The fears and uncertainties linked to the Coronavirus may make perpetrators of abuse more tense, angry and unpredictable than usual. And being told by the government to stay at home may mean more time in isolation with them.
It also makes it harder to get away to calmer, friendlier and more respectful places where we can feel safer, more supported and better able to seek help.
Try and keep a mobile phone with you at all times if possible. The police are a key service when in immediate danger.
Do not be afraid to call 999 in an emergency.
Familiarise yourself with The Silent Solution system. This is a system for victims of abuse who might be afraid of further danger and escalation of harm if they are overheard when calling 999 in an emergency.
When somebody calls 999, an operator will ask which emergency service is required. If the caller is unable to audibly signal to the operator, the call will be forwarded to an operating system.
If 55 is pressed by the caller, the system will detect this. The operator will then transfer the call to the relevant police force as an emergency. Click here to find out more.
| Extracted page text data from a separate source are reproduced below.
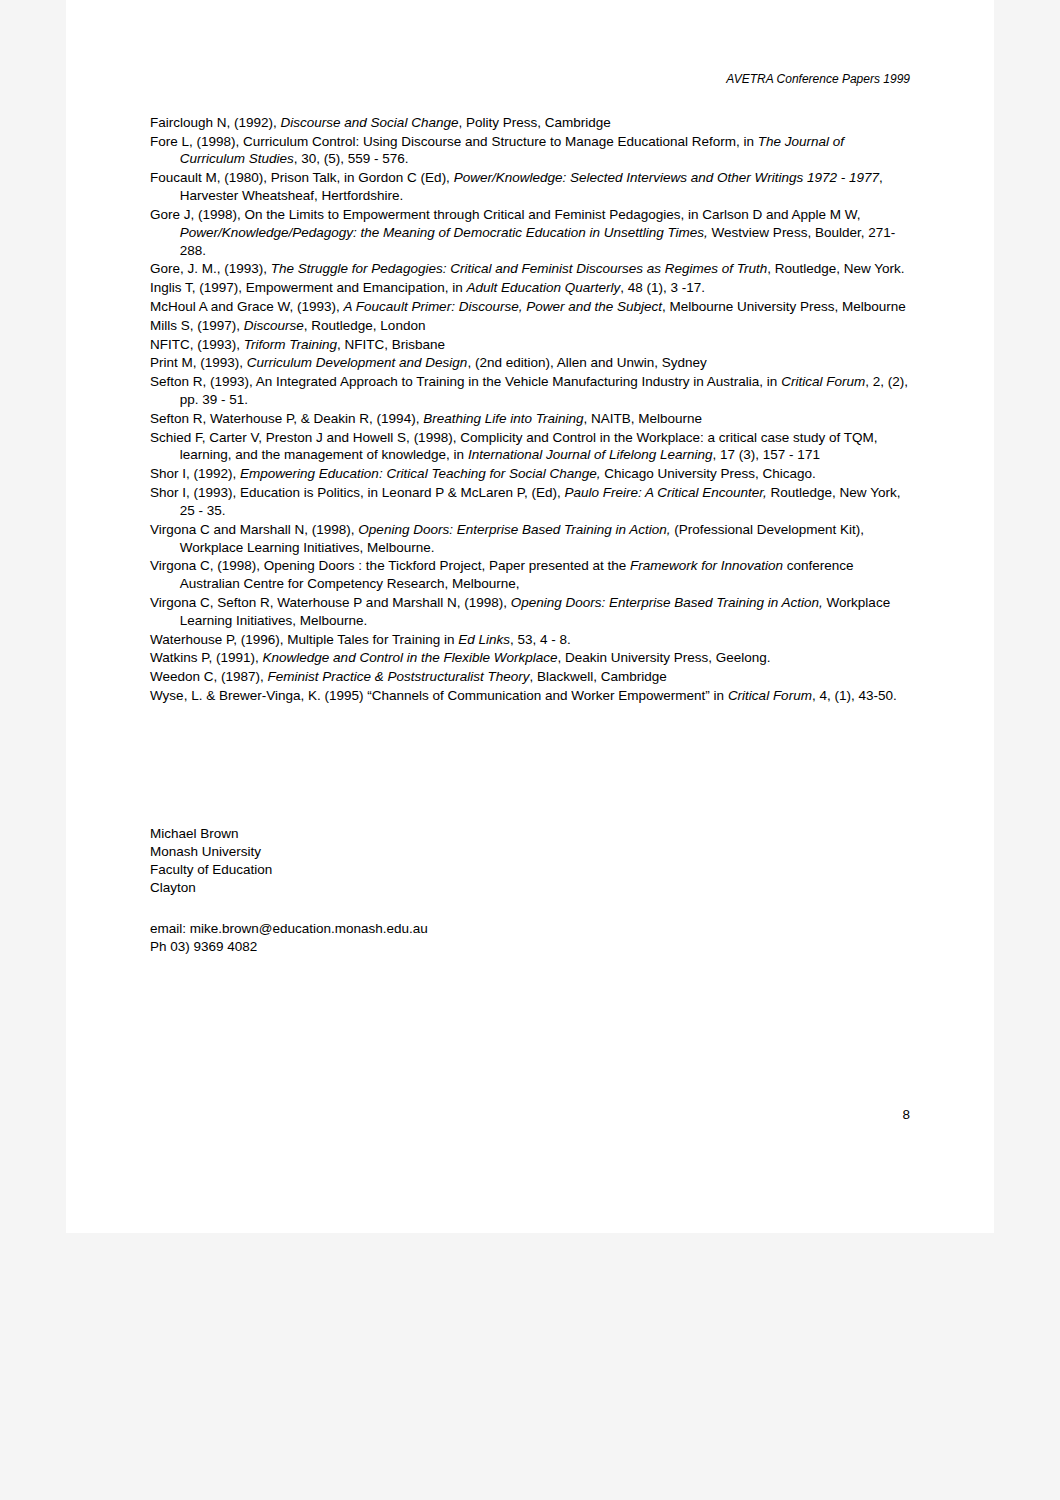AVETRA Conference Papers 1999
Fairclough N, (1992), Discourse and Social Change, Polity Press, Cambridge
Fore L, (1998), Curriculum Control: Using Discourse and Structure to Manage Educational Reform, in The Journal of Curriculum Studies, 30, (5), 559 - 576.
Foucault M, (1980), Prison Talk, in Gordon C (Ed), Power/Knowledge: Selected Interviews and Other Writings 1972 - 1977, Harvester Wheatsheaf, Hertfordshire.
Gore J, (1998), On the Limits to Empowerment through Critical and Feminist Pedagogies, in Carlson D and Apple M W, Power/Knowledge/Pedagogy: the Meaning of Democratic Education in Unsettling Times, Westview Press, Boulder, 271-288.
Gore, J. M., (1993), The Struggle for Pedagogies: Critical and Feminist Discourses as Regimes of Truth, Routledge, New York.
Inglis T, (1997), Empowerment and Emancipation, in Adult Education Quarterly, 48 (1), 3 -17.
McHoul A and Grace W, (1993), A Foucault Primer: Discourse, Power and the Subject, Melbourne University Press, Melbourne
Mills S, (1997), Discourse, Routledge, London
NFITC, (1993), Triform Training, NFITC, Brisbane
Print M, (1993), Curriculum Development and Design, (2nd edition), Allen and Unwin, Sydney
Sefton R, (1993), An Integrated Approach to Training in the Vehicle Manufacturing Industry in Australia, in Critical Forum, 2, (2), pp. 39 - 51.
Sefton R, Waterhouse P, & Deakin R, (1994), Breathing Life into Training, NAITB, Melbourne
Schied F, Carter V, Preston J and Howell S, (1998), Complicity and Control in the Workplace: a critical case study of TQM, learning, and the management of knowledge, in International Journal of Lifelong Learning, 17 (3), 157 - 171
Shor I, (1992), Empowering Education: Critical Teaching for Social Change, Chicago University Press, Chicago.
Shor I, (1993), Education is Politics, in Leonard P & McLaren P, (Ed), Paulo Freire: A Critical Encounter, Routledge, New York, 25 - 35.
Virgona C and Marshall N, (1998), Opening Doors: Enterprise Based Training in Action, (Professional Development Kit), Workplace Learning Initiatives, Melbourne.
Virgona C, (1998), Opening Doors : the Tickford Project, Paper presented at the Framework for Innovation conference Australian Centre for Competency Research, Melbourne,
Virgona C, Sefton R, Waterhouse P and Marshall N, (1998), Opening Doors: Enterprise Based Training in Action, Workplace Learning Initiatives, Melbourne.
Waterhouse P, (1996), Multiple Tales for Training in Ed Links, 53, 4 - 8.
Watkins P, (1991), Knowledge and Control in the Flexible Workplace, Deakin University Press, Geelong.
Weedon C, (1987), Feminist Practice & Poststructuralist Theory, Blackwell, Cambridge
Wyse, L. & Brewer-Vinga, K. (1995) “Channels of Communication and Worker Empowerment” in Critical Forum, 4, (1), 43-50.
Michael Brown
Monash University
Faculty of Education
Clayton
email: mike.brown@education.monash.edu.au
Ph 03) 9369 4082
8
Boots Pharmacy Safe Spaces
Victims of domestic abuse can access safe spaces at Boots pharmacy consultation rooms across the country, where they can contact specialist domestic abuse services for support and advice. The scheme is in response to the desperate situation facing many victims who are isolating with perpetrators during lockdown. Find Out More.
Supporting Your Wellbeing
For those of us in abusive relationships, some of the ways we can support ourselves during the Coronavirus outbreak are the same as for those whose relationships are not abusive.
This includes trying to stick to a daily routine that supports our mental and physical health. For example, going outdoors for a walk or run (while staying the recommended distance of two meters from others) will give you a break from the other person and could be a chance to seek help.
It might also be helpful to join online discussion forums. These could be ones aimed at people in abusive relationships, such as this one run by the charity Women’s Aid
. Or they could be on completely different topics, for example, music, local action to help people affected by the Coronavirus, or other interests you may have.
We should also continue with our usual methods of keeping ourselves and our children safe, where these are still possible.
It may also be helpful to:
1. Stay connected to those you trust
If it’s possible, we can use technology (like phone, e-mail or messaging apps) to stay in daily (or more frequent) touch with people who know our situation, like friends, family, colleagues or neighbours. This will help us stay connected and will show the perpetrator that other people know how we are - and may alert others if they don't hear from us.
2. Reach out for information and support
Women’s Aid is continuing to provide the following services:
The Survivors’ Forum
is an online resource for survivors of domestic abuse. The Survivors’ forum can be accessed 24/7. This is a place where survivors can support each other and share their experiences.
Women’s Aid Live Chat
is currently available Monday to Friday 10- 12pm. This could be a safer way to access some support; particularly if an abuser might also be in the property so it would be unsafe to make a telephone call.
Women’s Aid Email Service
is still operating and can also provide support.
Apps like Bright Sky
may also be helpful. This looks like a weather app so if a partner has control over personal devices, it should not be noticeable. Bright Sky provides information on what abuse is, links to information and resources, and a secure journal to record incidents of abuse secretly, without it being saved to your device.
Signs of a toxic relationship
- You don't feel good enough.
- You constantly seek the other person's validation.
- You feel you have to walk on eggshells and monitor everything you say and do.
- You're afraid to bring things up because you're not sure how the other person will react.
- The other person puts you down.
- The other person doesn't take responsibility for their actions and instead blames you.
- You start to withdraw from participating in activities or seeing people in your life.
Signs of a healthy relationship
- Both people treat each other with respect.
- There is trust and the relationship is nurturing.
- Both people listen to each other and there is compromise.
- Both people are honest and can hear feedback without it leading to physical, verbal or emotional abuse (for example, the 'silent treatment' or ignoring).
- Both people can be responsible for their own needs and also care for the relationship.
- Both people feel supported to do things they like.
- Both people are able to exert boundaries in the relationship.